AAA continued to find new ways to sell art, however, branching out into Stonelain porcelain, fabric, and housewares such as ashtrays, playing cards, and lamp shades as vehicles for work in abstract and other modern styles. By the mid-1950s, Lewenthal was quoted as saying, "Today's artist is a designer, not an Ivory Tower tenant. His is a field of practical creativity and every American room can become a showcase for his genius.". Now, rather than bringing modern art to the masses, AAA was bringing mass consumer commodities into the world of art.

AAA was a victim of its own success in some ways.

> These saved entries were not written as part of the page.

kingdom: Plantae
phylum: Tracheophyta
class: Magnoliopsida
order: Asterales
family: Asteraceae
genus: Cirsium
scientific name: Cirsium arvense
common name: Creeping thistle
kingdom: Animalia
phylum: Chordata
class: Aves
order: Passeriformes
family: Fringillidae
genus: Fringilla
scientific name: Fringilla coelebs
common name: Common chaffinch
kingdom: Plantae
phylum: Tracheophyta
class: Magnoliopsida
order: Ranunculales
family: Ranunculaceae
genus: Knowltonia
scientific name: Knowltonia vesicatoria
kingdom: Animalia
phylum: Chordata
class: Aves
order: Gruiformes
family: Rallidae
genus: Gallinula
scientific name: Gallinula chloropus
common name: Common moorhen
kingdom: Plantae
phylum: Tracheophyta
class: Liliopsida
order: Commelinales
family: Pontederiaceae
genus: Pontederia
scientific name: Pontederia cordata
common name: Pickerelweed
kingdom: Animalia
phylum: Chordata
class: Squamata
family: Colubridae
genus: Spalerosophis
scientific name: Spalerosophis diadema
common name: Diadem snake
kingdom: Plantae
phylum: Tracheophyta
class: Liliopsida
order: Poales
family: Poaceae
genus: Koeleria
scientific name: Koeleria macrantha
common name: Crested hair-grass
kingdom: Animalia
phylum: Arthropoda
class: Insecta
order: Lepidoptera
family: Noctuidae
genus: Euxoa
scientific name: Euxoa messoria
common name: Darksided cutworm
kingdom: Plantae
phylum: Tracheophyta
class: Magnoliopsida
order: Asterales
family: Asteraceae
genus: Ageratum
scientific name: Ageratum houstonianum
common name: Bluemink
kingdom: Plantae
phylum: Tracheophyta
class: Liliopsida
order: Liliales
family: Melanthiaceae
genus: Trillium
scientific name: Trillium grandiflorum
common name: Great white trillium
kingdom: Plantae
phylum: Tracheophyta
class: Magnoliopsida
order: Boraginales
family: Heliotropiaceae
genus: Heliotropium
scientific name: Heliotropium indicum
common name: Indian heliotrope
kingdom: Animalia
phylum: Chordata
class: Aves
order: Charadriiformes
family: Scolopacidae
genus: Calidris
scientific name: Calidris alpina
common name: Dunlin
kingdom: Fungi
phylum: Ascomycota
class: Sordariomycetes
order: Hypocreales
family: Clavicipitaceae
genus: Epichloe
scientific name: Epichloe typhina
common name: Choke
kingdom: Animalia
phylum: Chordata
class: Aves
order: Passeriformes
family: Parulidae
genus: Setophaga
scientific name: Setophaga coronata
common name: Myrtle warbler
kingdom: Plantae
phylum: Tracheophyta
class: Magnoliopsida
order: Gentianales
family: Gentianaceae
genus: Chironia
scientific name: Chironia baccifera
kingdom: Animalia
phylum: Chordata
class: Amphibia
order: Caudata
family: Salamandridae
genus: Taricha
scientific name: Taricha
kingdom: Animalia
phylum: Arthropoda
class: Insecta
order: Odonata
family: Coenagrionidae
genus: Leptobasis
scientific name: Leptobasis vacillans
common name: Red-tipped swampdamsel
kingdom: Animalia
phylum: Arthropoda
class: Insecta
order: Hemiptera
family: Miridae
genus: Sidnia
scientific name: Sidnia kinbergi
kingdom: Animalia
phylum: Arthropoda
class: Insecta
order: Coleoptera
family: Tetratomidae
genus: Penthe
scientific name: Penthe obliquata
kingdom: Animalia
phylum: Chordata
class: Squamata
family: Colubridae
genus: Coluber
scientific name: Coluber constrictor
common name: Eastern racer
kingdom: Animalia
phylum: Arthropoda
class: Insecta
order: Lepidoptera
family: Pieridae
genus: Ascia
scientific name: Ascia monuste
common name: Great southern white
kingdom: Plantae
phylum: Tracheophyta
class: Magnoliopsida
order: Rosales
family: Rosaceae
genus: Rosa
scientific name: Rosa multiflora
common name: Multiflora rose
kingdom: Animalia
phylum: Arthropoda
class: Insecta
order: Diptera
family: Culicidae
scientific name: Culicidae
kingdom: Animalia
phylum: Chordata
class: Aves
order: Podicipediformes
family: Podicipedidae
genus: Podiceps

Having been so successful, it was adopted as a model by other companies that began to compete with AAA—marketing fabric, for example, as "etching by the yard" or commissioning artists to do designs for lines of china or wallpaper. Steubenville China marketed its "American Modern" line of place settings as "art translated into dinnerware." In 1958 Lewenthal took over management of Rust Craft Greeting Cards, handling all AAA's decorative arts lines, while Sylvan Cole took responsibility for the New York gallery and the fine art market.

In a strange reversal of its "market to the masses" philosophy, many early AAA prints which sold originally for $5 go to art collectors for thousands of dollars today.